/---
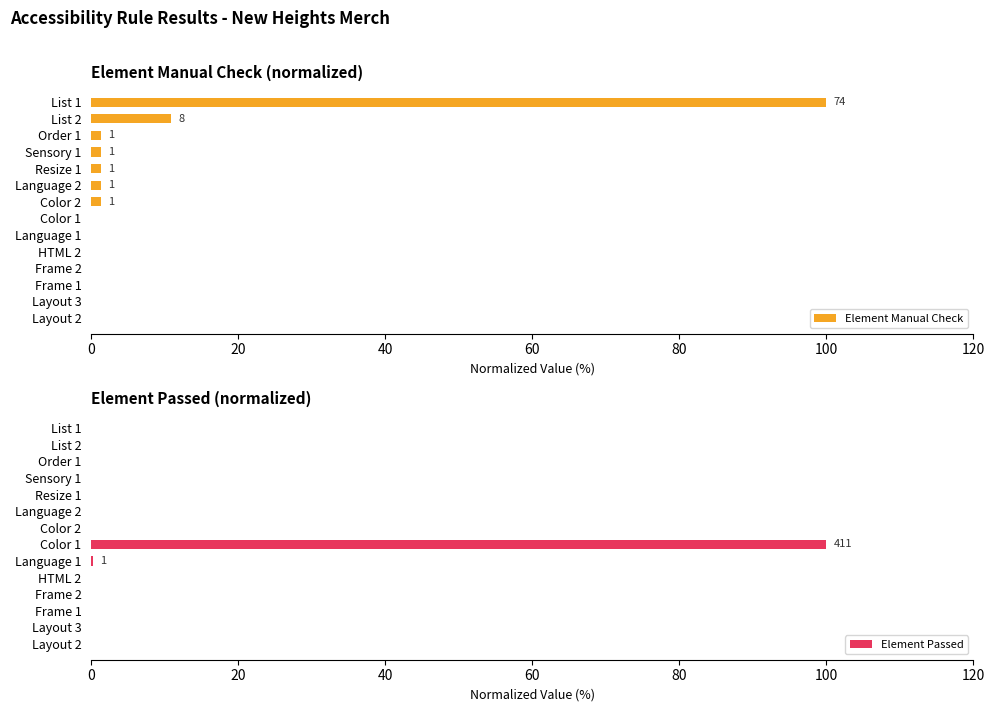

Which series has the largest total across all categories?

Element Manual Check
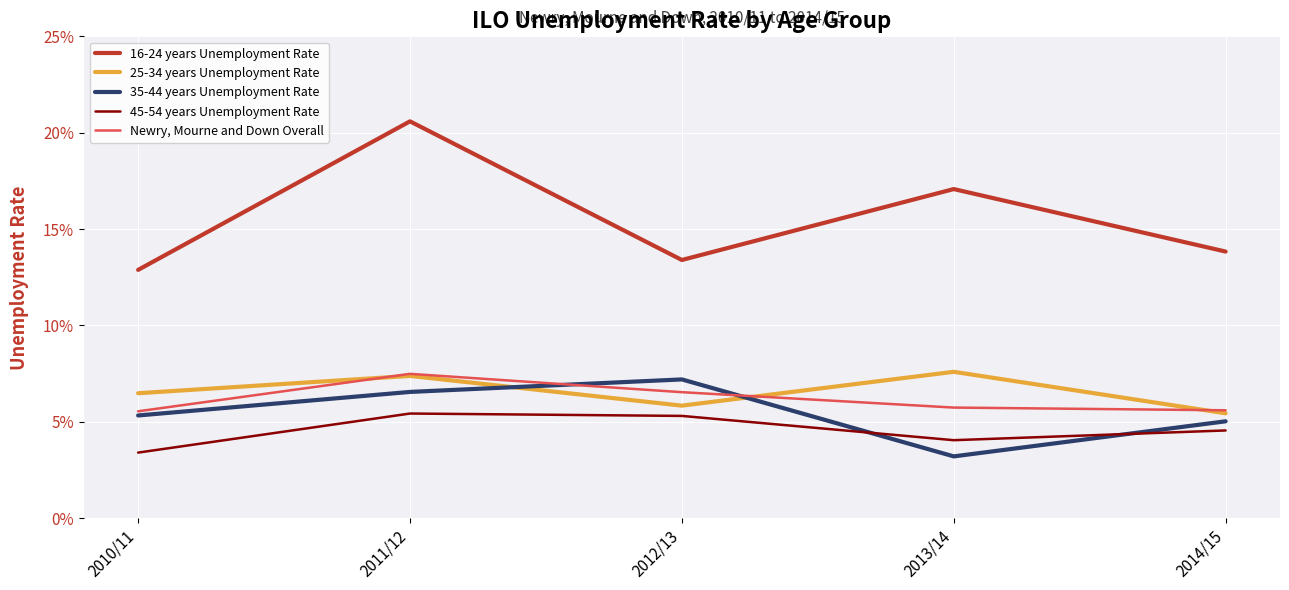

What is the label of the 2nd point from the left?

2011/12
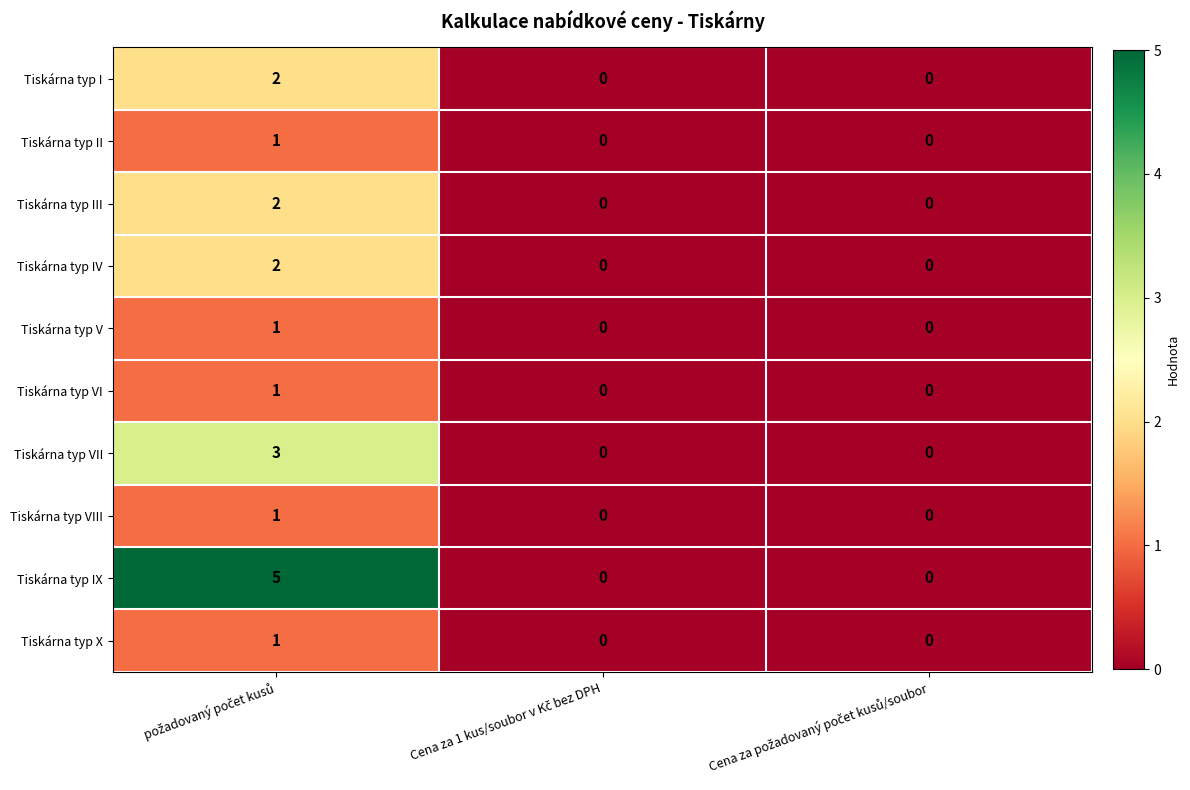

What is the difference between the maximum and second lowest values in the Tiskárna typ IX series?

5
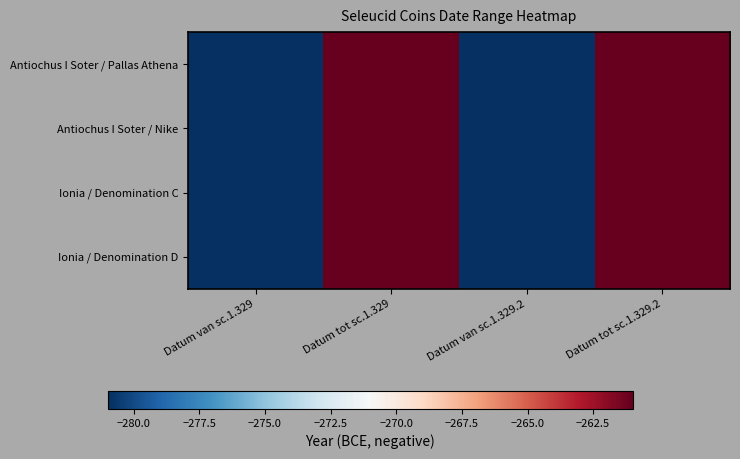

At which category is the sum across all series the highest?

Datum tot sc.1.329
\---
[WHAT THE TASK ASKS]: Rewrite all of the records above, replacing each occurrence of "label" with "tick label" and leaving everything else unchanged. Leave the pictures out of the result.

[ANSWER AREA]:
Which series has the largest total across all categories?

Element Manual Check

What is the tick label of the 2nd point from the left?

2011/12

What is the difference between the maximum and second lowest values in the Tiskárna typ IX series?

5

At which category is the sum across all series the highest?

Datum tot sc.1.329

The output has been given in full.